A National Policy and Implementation Strategy on Patient Safety and Care Quality has been developed by the Nigerian government for prevention of errors and minimization of harm to patients amidst provision of health care services. This was disclosed by the Permanent Secretary of the Federal Ministry of Health and Social Welfare, Kachollom Daju, during a press briefing for the celebration of the 2023 World Patient Safety Day (WPSD) in the country’s capital, Abuja, under the theme, “Engaging Patients for Patient Safety”.
“Elevate the Voice of Patients” was the slogan for this year’s commemoration. The celebration of WPSD emphasizes the significance of patient safety in the healthcare system of Nigeria. The policy, according to the Permanent Secretary, has its focus on the improvement of patient and family engagement in health care, surgical, safety of all medical procedures, medication, and infection prevention and control (IPC). He said this is in alignment with Resolution 18 of the 55th World Health Assembly, (WHA 55.18).
Patients should become essential members of their healthcare teams.
The Resolution urged Member States to acknowledge the burden of patient safety and to enact policies for their management. The fundamental characteristics of the safety of patients is to prevent errors and reduce harm to them while providing health care services. The errors could emerge from surgical mishaps, diagnostic inaccuracies, or medication errors. Regardless of these errors, protection of patients is of more significance. The theme for this year’s WPSD stresses the significant roles of individuals.
Families, patients and their caregivers have important roles to play to ensure the safety of healthcare delivery. It is necessary to empower patients to become essential members of their health care teams to enhance significant improvement of the safety of their care and the healthcare system itself. They would also be able to provide useful contributions through active participation in their healthcare decisions. The World Health Organization (WHO) also encouraged stakeholders through the slogan, “Elevate the voice of patients”.
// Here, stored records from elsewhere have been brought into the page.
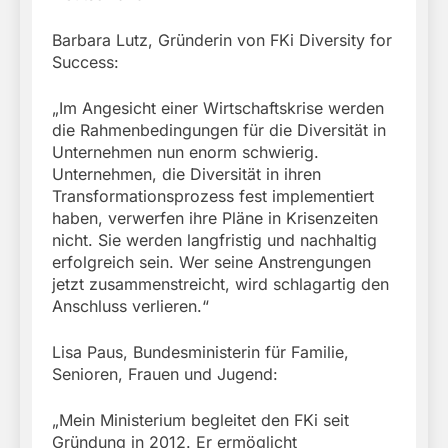
Barbara Lutz, Gründerin von FKi Diversity for
Success:
„Im Angesicht einer Wirtschaftskrise werden
die Rahmenbedingungen für die Diversität in
Unternehmen nun enorm schwierig.
Unternehmen, die Diversität in ihren
Transformationsprozess fest implementiert
haben, verwerfen ihre Pläne in Krisenzeiten
nicht. Sie werden langfristig und nachhaltig
erfolgreich sein. Wer seine Anstrengungen
jetzt zusammenstreicht, wird schlagartig den
Anschluss verlieren.“
Lisa Paus, Bundesministerin für Familie,
Senioren, Frauen und Jugend:
„Mein Ministerium begleitet den FKi seit
Gründung in 2012. Er ermöglicht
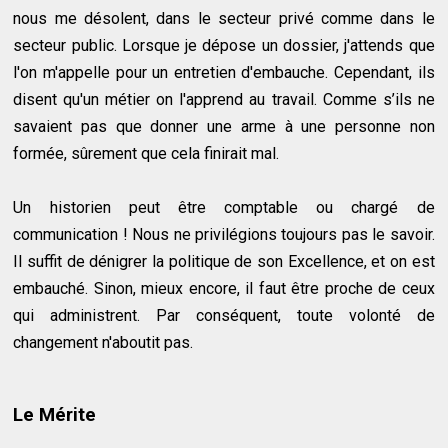
nous me désolent, dans le secteur privé comme dans le
secteur public. Lorsque je dépose un dossier, j'attends que
l'on m'appelle pour un entretien d'embauche. Cependant, ils
disent qu'un métier on l'apprend au travail. Comme s’ils ne
savaient pas que donner une arme à une personne non
formée, sûrement que cela finirait mal.
Un historien peut être comptable ou chargé de
communication ! Nous ne privilégions toujours pas le savoir.
Il suffit de dénigrer la politique de son Excellence, et on est
embauché. Sinon, mieux encore, il faut être proche de ceux
qui administrent. Par conséquent, toute volonté de
changement n'aboutit pas.
Le Mérite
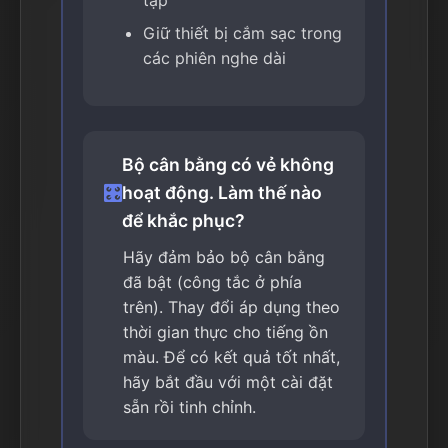
tạp
Giữ thiết bị cắm sạc trong
các phiên nghe dài
Bộ cân bằng có vẻ không
🎛️
hoạt động. Làm thế nào
để khắc phục?
Hãy đảm bảo bộ cân bằng
đã bật (công tắc ở phía
trên). Thay đổi áp dụng theo
thời gian thực cho tiếng ồn
màu. Để có kết quả tốt nhất,
hãy bắt đầu với một cài đặt
sẵn rồi tinh chỉnh.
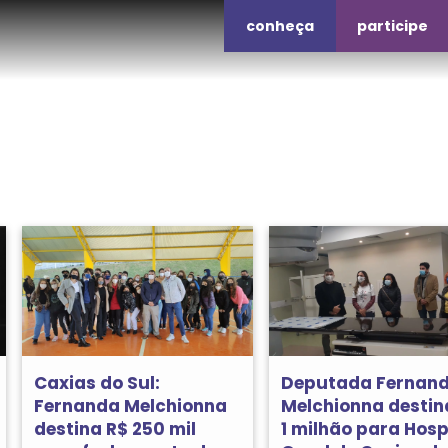
conheça
participe
Caxias do Sul:
Deputada Fernan
Fernanda Melchionna
Melchionna destin
destina R$ 250 mil
1 milhão para Hosp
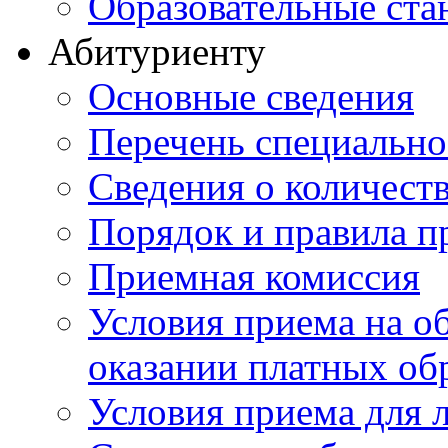
Образовательные ста
Абитуриенту
Основные сведения
Перечень специально
Cведения о количест
Порядок и правила п
Приемная комиссия
Условия приема на о
оказании платных об
Условия приема для 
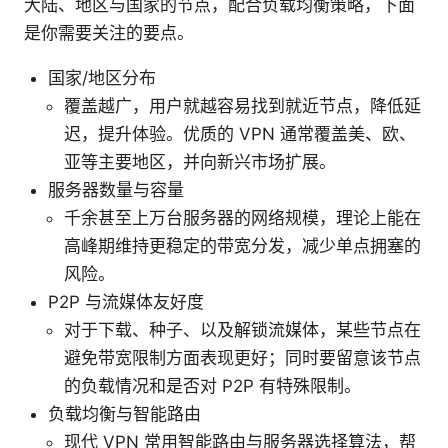
大陆、地区与国家的节点，配合负载均衡策略，下面
是你需要关注的要点。
国家/地区分布
覆盖越广，用户就越容易找到就近节点，降低延
迟，提升体验。优质的 VPN 通常覆盖美、欧、
亚等主要地区，并向新兴市场扩展。
服务器数量与容量
千余甚至上万台服务器的网络规模，理论上能在
高峰期维持更稳定的带宽分发，减少单点拥塞的
风险。
P2P 与流媒体友好度
对于下载、种子、以及解锁流媒体，某些节点在
避免带宽限制方面表现更好；同时要留意该节点
的负载情况和是否对 P2P 有特殊限制。
负载均衡与智能路由
现代 VPN 常用智能路由与服务器选择算法，帮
They should be made partners in their own care & policy formulation.
Stakeholders are expected to take required steps to make sure that patients are active participants of health care rather than passive recipients. Achieving this goal has to do with involving them in representation in governance structures, making them partners in their own care, policy formulation, and co-designing safety strategies. According to Daju, the commitment of the Federal Ministry of Health and Social Welfare is to ensure provision of safer and higher-quality health services to all, the males and females, the child and the adult, and every Nigerian.
This commitment by the ministry is resolute, and will strengthen the health care system of the country, while building the trust of citizens in the system. The World Health Organization’s (WHO) Country Representative, Dr. Walter Kazadi Mulombo, in his goodwill speech, stated that the quality of care that is being provided to patients is often affected due to a lack of coordination and fragmentation of quality programmes, insufficient data to guide decision making, and human resource challenges.
Establishment of the practice of openness & transparency in the system.
Represented by the Deputy County Representative, Alexander Chimbaru, Dr. Mulombo asserted that the Global Patient Safety Action Plan 2021-2030 highlights essential guidelines, which includes identification of local and tailored approaches to engage patients, and families and civil society organizations in the co-development of plans, strategies, policies, programmes and guidelines to ensure increased safety of health care. It is also necessary to ensure the establishment of the practice and principle of openness and transparency in the system, and development of more efficient solutions.